Microchips, usually called chips for short, power the modern economy, and can be found in everything from computers to cars, from tablets to toasters, from cool toys to cooking tools. But if they’re so widely used, why is there a chip shortage? Well, the easy answer to that is because of everything. But instead of taking the easy answer, let’s dig into the real reasons behind the chip shortage.
There isn’t just one problem, or bottleneck, creating this constrained supply. In the aftermath of the COVID-19 pandemic, global shipping became unbalanced, and now many products, including chips, aren’t able to get from manufacturers to their customers. In ports around the world, container ships sit waiting to deliver their cargo and to pick up new cargo to travel back across the sea. And with passenger flights at lower levels than before, air cargo capacity is also constrained. So it’s harder for things to move around.
And this compounds the shortage of many products, which have components made in one place, which are assembled into larger systems in another place, which are then used to build a final product somewhere else. This is a problem for manufacturers in places like the United States, because most of the world’s highest capacity and most modern chip factories, which are called fabrication plants or fabs, are located in Europe, the Middle East, and Southeast Asia.
This is changing, and there’s an effort to open new chip fabs in the U.S. and elsewhere, to help increase the geographic diversity of manufacturing. But fabs use some of the most complex technology and processes of anything, that we as humans are capable of producing. So getting these factories up and running will take some time, probably at least a few years. And by the time those are built, there’s the risk that technology will have improved even further in the meantime.
Another interesting factor contributing to the shortage of chips for some industries is the timing and size of orders placed with fabs by customers of various kinds. Early in the global pandemic, many car manufacturers canceled orders for chips in response to predicted low demand for new cars. Though, as things started to normalize again and demand for cars rose, those manufacturers had lost their place in line and had to place orders after other competitors, inside, and outside, their industry.
Because fabs have a finite capacity to produce a given number of chips in a given period. There’s an upper limit to the number of chips that can be made in a particular month, or a quarter, or year, and everyone else has to wait their turn. Related to this, there were rumors that many organizations that use chips in various products have been over-ordering to make sure they can get enough. And that hoarding has further restricted the supply of chips and chip production for other purposes.
And another reason contributing to the shortage that we can’t overlook is that, as in many other industries, illnesses, closures, and the resulting capacity reductions at the factories that make chips, also affected and continue to affect, the number of chips produced.
Delays in shipping, also affect the availability of raw materials that fabs need. Chips are made from silicon, and silicon is refined from silicate materials, like sand and other minerals, which are often mined far away from the industrial centers, where fabs turn purified silicon wafers into chips. The same safety closures and shutdowns that affect factories also affect mining and refining operations.
All of these causes combine to make a shortage of chips that itself sends ripples throughout the supply chain of many other products. Many of the chips we think about in the technological world are advanced, powerful marvels of engineering, running VR headsets and video game consoles, or doing computations in cutting-edge supercomputers. And shortages of these new model chips map directly to delays in getting that latest laptop, or smartwatch, or fancy TV.
But chips appear in many places, often doing unglamorous things, like controlling the valves in the car’s engine, keeping time in alarm clocks, or opening the garage door. Many of the chips that perform these tasks were designed years, even decades ago, and continue to be made according to the same plans. But even these older model chips still need to be manufactured now. For practical reasons, and because many industries have shifted to just-in-time manufacturing, there isn’t a giant stockpile of these chips that manufacturers can turn to instead.

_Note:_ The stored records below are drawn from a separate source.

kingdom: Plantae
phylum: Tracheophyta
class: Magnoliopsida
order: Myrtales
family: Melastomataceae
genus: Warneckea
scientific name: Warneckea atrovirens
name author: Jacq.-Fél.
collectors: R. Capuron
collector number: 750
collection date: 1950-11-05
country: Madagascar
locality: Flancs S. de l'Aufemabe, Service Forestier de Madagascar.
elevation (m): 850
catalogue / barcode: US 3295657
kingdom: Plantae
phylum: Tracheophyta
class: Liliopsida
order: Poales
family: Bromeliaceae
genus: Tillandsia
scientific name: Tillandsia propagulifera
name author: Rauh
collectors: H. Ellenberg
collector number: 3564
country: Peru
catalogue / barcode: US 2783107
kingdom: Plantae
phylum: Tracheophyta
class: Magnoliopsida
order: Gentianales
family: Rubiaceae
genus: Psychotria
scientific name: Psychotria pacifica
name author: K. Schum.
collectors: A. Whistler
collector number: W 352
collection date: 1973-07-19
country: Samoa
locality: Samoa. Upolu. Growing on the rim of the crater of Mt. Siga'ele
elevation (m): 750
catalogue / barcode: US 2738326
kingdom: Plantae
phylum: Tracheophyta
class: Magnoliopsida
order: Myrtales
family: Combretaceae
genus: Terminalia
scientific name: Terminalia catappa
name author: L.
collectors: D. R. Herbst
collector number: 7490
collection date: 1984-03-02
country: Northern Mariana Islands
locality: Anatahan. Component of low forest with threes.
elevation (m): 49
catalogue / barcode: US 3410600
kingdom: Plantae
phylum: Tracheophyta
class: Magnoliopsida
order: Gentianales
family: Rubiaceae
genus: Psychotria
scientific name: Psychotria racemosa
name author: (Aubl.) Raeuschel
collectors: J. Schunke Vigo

And in many cases, simply switching an existing design to use a slightly different, or more readily available chip, will be met with increased costs, for updating plans and tools, for testing, and changes to specifications. In the case of parts of cars and other products with lots of safety regulations, new designs incur further delays for regulatory approval. So until the supply chain gets sorted out, one way or another, we’ll continue to see delays in the production of all kinds of products, large and small, expensive and inexpensive. And that means we will need to wait to buy that new laptop or that new car.